The AI week, distilled.
Week 12 · 2026
This week in Microsoft AI

Microsoft formalizes security for AI while expanding Copilot across business apps.

Microsoft published a Zero Trust for AI framework with reference architecture and assessment tooling that enterprises can map to real deployments. In parallel, Microsoft outlined 2026 Wave 1 plans for Dynamics 365, Power Platform, and Copilot Studio and shipped March updates across Fabric and Power BI that strengthen governance and Copilot-driven workflows.

01

Microsoft publishes Zero Trust for AI framework

Microsoft introduced “Zero Trust for AI” guidance, including a reference architecture, workshops, and an assessment tool for securing AI agents, models, prompts, and data. The guidance extends Microsoft’s existing Zero Trust approach to address AI-specific threat paths.

  • Use the reference architecture to standardize controls for Copilot, Azure OpenAI, and internal agents instead of relying on project-by-project security designs.
  • Map prompt injection, data leakage, and model/data poisoning risks to concrete identity, access, and monitoring controls that auditors and parent companies can review.
  • Give security and M365/Azure teams a shared checklist for least-privilege and “assume breach” patterns in regulated deployments.
02

Dynamics and Power Platform set 2026 Wave 1 AI plans

Microsoft published 2026 Release Wave 1 plans for Dynamics 365, Power Platform, and Copilot Studio with a heavy focus on AI agents and automation embedded across business processes. The roadmap describes deeper Copilot integration across sales, service, finance, and custom applications.

  • Use the roadmap to time pilots and budget decisions around agent capabilities in CRM/ERP rather than running isolated Copilot experiments.
  • Align sales, service, finance, and IT on a shared rollout plan that uses standard Microsoft platforms instead of parallel tools per business unit.
  • Prepare application governance for agents by defining ownership, access boundaries, and audit requirements across Dynamics, Power Platform, and Copilot Studio.
03

Fabric March update adds governance and AI enhancements

Microsoft’s Fabric March 2026 feature summary highlights upgrades across governance, data engineering, real-time intelligence, data science, extensibility, and AI. The changes aim to make Fabric easier to manage as a unified analytics platform.

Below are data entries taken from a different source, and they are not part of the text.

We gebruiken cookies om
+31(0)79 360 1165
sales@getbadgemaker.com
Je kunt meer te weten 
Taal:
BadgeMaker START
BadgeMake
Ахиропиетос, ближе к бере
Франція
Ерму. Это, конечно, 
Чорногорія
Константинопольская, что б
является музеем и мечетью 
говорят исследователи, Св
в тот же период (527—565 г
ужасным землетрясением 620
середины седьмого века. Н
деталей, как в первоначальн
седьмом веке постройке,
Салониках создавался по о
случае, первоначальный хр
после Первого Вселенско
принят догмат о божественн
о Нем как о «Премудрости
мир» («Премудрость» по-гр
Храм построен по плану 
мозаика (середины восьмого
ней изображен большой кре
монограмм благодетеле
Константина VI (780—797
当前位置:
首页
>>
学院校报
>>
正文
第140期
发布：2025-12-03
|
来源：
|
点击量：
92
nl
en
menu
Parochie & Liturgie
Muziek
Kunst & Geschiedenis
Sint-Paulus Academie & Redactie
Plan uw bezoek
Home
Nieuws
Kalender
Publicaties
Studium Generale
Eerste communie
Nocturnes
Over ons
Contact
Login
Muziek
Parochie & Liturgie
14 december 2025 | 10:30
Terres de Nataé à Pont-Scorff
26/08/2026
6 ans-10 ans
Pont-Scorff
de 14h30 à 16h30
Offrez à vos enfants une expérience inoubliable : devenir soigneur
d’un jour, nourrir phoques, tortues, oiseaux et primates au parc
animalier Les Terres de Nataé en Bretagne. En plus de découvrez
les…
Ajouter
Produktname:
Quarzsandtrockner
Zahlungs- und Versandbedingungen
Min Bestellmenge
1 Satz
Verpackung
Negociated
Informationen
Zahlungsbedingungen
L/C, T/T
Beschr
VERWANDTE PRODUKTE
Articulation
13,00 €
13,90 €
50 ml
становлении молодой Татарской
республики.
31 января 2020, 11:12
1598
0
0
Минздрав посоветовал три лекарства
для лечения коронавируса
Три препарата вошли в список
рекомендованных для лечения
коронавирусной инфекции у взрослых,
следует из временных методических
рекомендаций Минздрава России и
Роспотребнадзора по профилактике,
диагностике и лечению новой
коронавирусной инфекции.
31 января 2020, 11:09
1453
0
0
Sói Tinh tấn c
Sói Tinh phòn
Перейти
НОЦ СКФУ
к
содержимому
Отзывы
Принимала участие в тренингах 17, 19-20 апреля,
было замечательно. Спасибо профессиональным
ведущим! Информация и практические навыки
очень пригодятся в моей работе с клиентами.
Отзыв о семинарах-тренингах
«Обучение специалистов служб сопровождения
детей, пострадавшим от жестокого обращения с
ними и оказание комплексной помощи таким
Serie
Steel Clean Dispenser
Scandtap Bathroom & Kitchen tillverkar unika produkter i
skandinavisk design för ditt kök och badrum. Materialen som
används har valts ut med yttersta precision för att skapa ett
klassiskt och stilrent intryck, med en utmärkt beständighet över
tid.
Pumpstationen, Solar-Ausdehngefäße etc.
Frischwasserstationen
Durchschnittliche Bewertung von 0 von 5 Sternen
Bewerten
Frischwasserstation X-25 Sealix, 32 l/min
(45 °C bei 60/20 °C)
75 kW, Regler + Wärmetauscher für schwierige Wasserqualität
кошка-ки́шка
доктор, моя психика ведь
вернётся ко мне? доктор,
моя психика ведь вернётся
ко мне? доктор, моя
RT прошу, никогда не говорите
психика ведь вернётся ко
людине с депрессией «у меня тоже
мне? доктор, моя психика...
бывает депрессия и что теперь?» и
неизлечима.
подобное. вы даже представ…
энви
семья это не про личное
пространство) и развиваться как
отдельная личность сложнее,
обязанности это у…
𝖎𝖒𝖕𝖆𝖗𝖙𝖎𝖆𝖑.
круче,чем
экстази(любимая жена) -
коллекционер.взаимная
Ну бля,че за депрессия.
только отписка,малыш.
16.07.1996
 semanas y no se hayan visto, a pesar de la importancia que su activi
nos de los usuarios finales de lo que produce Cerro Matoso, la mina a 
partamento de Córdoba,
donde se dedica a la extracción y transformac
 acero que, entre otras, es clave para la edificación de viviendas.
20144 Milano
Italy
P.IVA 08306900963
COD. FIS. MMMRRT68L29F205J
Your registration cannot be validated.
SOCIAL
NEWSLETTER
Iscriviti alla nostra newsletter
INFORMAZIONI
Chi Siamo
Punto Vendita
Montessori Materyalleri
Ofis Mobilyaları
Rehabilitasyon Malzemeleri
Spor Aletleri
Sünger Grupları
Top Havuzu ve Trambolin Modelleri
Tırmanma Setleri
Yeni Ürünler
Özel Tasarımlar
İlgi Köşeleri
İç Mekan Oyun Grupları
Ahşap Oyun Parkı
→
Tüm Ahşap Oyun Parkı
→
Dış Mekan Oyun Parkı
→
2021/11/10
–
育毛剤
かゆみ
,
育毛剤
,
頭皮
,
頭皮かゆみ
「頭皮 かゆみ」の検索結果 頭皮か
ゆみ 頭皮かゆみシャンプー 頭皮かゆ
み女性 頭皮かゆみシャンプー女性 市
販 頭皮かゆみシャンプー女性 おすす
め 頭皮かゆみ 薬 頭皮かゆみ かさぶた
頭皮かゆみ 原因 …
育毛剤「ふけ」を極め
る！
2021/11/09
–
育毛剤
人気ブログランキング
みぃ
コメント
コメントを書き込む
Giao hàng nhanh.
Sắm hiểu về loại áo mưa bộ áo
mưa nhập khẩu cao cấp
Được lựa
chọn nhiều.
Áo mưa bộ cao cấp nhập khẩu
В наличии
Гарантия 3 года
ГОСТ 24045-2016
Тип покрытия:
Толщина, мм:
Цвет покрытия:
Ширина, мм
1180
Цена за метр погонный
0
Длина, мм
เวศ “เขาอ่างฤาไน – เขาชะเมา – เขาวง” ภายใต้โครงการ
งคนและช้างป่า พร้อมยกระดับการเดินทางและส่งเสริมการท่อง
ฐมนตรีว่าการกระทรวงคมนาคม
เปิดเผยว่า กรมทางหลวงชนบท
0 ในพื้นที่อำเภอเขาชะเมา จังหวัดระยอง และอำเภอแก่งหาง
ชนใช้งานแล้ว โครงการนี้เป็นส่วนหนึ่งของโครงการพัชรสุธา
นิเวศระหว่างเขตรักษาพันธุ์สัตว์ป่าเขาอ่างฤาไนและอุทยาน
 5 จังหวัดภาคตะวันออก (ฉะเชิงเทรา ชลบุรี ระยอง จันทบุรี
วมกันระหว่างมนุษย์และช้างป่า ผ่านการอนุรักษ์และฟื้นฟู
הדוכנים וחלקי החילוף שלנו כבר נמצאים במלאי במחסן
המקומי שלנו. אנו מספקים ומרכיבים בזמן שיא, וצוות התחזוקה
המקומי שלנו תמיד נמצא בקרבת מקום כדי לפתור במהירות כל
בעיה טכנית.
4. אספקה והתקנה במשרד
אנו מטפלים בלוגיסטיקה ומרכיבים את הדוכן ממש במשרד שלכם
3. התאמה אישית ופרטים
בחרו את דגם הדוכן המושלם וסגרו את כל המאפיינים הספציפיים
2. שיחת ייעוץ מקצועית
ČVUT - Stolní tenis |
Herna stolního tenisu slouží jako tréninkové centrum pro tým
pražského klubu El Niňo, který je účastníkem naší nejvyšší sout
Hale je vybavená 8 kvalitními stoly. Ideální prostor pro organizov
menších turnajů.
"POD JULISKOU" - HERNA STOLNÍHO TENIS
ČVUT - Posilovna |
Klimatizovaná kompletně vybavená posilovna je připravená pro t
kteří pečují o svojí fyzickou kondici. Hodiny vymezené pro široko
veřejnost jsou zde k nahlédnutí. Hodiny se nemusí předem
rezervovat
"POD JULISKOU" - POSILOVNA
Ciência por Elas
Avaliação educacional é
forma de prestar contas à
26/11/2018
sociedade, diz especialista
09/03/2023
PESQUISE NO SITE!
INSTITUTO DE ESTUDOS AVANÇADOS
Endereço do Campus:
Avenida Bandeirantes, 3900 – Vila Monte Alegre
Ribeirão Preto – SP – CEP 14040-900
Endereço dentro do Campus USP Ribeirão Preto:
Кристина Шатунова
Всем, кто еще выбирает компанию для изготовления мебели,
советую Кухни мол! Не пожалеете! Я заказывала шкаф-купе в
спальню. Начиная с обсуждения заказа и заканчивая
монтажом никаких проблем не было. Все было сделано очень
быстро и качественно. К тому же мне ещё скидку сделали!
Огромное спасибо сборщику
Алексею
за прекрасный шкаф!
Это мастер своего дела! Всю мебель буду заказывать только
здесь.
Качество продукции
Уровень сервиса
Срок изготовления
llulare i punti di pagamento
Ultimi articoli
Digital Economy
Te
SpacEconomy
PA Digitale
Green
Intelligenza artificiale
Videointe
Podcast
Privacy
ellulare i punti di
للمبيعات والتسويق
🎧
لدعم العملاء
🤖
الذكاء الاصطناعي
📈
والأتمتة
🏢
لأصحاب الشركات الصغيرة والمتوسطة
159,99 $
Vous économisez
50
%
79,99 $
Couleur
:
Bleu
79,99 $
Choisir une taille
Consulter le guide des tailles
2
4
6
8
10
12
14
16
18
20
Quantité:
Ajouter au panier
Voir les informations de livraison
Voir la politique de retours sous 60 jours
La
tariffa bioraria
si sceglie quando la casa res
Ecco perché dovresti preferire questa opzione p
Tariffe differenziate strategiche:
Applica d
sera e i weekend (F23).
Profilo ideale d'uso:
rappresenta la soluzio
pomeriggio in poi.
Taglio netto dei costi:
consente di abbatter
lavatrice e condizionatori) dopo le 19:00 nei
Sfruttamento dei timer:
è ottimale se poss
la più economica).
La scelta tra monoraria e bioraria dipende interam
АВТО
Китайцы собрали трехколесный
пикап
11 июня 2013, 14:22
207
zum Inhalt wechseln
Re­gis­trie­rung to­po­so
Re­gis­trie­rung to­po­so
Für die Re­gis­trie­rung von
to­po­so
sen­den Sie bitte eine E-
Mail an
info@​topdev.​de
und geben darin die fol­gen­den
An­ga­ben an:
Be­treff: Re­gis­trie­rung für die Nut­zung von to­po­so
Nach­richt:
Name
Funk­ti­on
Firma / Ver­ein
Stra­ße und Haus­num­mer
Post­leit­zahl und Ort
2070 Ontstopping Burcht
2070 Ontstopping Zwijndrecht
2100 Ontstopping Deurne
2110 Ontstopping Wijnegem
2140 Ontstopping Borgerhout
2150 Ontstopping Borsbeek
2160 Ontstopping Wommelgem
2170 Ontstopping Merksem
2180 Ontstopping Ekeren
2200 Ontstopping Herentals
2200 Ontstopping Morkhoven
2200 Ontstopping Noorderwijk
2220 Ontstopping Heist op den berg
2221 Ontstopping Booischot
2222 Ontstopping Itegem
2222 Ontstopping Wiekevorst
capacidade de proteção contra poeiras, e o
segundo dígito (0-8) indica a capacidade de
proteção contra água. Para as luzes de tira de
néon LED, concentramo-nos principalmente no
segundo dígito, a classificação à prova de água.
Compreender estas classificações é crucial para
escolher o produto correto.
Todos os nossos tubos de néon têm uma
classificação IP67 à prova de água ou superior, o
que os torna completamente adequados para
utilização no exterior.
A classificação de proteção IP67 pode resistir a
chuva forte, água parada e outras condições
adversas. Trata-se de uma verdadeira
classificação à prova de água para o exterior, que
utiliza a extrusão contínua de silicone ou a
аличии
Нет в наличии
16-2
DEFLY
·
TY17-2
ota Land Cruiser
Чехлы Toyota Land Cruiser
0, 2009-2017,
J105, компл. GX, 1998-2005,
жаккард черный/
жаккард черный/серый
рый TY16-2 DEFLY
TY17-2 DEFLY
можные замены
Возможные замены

  • Strengthen the data-control layer needed for Copilot and internal AI by improving governance features in the platform that serves curated enterprise data.
  • Support consolidation away from multiple analytics stacks by evaluating new Fabric capabilities as part of a single data-and-AI operating model.
  • Improve compliance posture by tightening data access and operational controls before connecting sensitive datasets to AI assistants.
04

Power BI March update expands Copilot and reporting

Microsoft’s Power BI March 2026 feature summary includes updates across Copilot, reporting, modeling, and data connectivity. The release focuses on smoother authoring and incremental improvements to how users build and change reports.

  • Scale practical AI adoption by enabling analysts and business users to iterate on reports with Copilot inside an existing, governed BI tool.
  • Reduce integration friction by using improved connectivity and modeling to bring together Czech and global data sources for reporting and downstream AI.
  • Set clear tenant governance for Copilot in Power BI so natural-language authoring does not bypass data classification and workspace controls.